#### [Your assignment]
Reproduce the parliamentary exchange word for word, starting with "Mr D H M GIBSON: Madam" and going on through "(Draft Resolution)".

#### [Text passage]
Mr D H M GIBSON: Madam Speaker, may I address you on the issue?
The SPEAKER: No, I have already said that I will look at the motion and respond to it. I will hear people in writing, not in a debate here, on whether it was in order or not, or whether it fell under Rule 66 or not. Mr D H M GIBSON: Yes, perhaps Mr Nhleko should read Rule 66 … [Interjections.]
The SPEAKER: No, Mr Gibson, you are out of order! [Interjections.] Hon members, I also want to indicate to you that I have previously said that we need to look at a proper procedure for Rule 66 in the Joint Rules Committee, because we have not got a procedure on it. But I will make specific responses in terms of that particular notice of motion.
INTERNATIONAL WINE AND SPIRITS COMPETITION IN FRANCE - AWARD-WINNING RED WINES FROM SOUTH AFRICA
(Draft Resolution)

#### [Raw data]
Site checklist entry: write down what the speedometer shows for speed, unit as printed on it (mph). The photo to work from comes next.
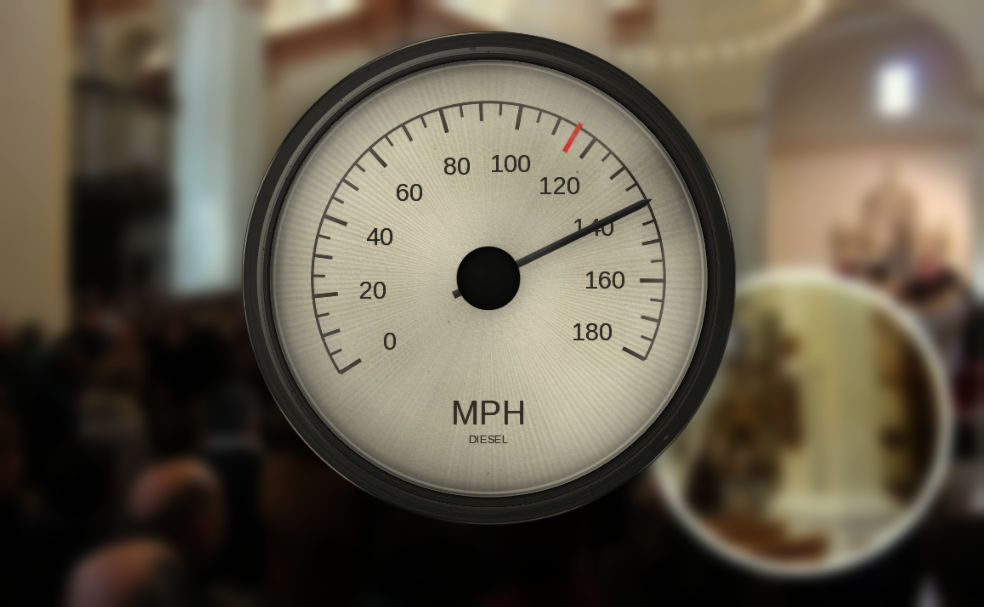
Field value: 140 mph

#### [Written answer]
Mr D H M GIBSON: Madam Speaker, may I address you on the issue?
The SPEAKER: No, I have already said that I will look at the motion and respond to it. I will hear people in writing, not in a debate here, on whether it was in order or not, or whether it fell under Rule 66 or not. Mr D H M GIBSON: Yes, perhaps Mr Nhleko should read Rule 66 … [Interjections.]
The SPEAKER: No, Mr Gibson, you are out of order! [Interjections.] Hon members, I also want to indicate to you that I have previously said that we need to look at a proper procedure for Rule 66 in the Joint Rules Committee, because we have not got a procedure on it. But I will make specific responses in terms of that particular notice of motion.
INTERNATIONAL WINE AND SPIRITS COMPETITION IN FRANCE - AWARD-WINNING RED WINES FROM SOUTH AFRICA
(Draft Resolution)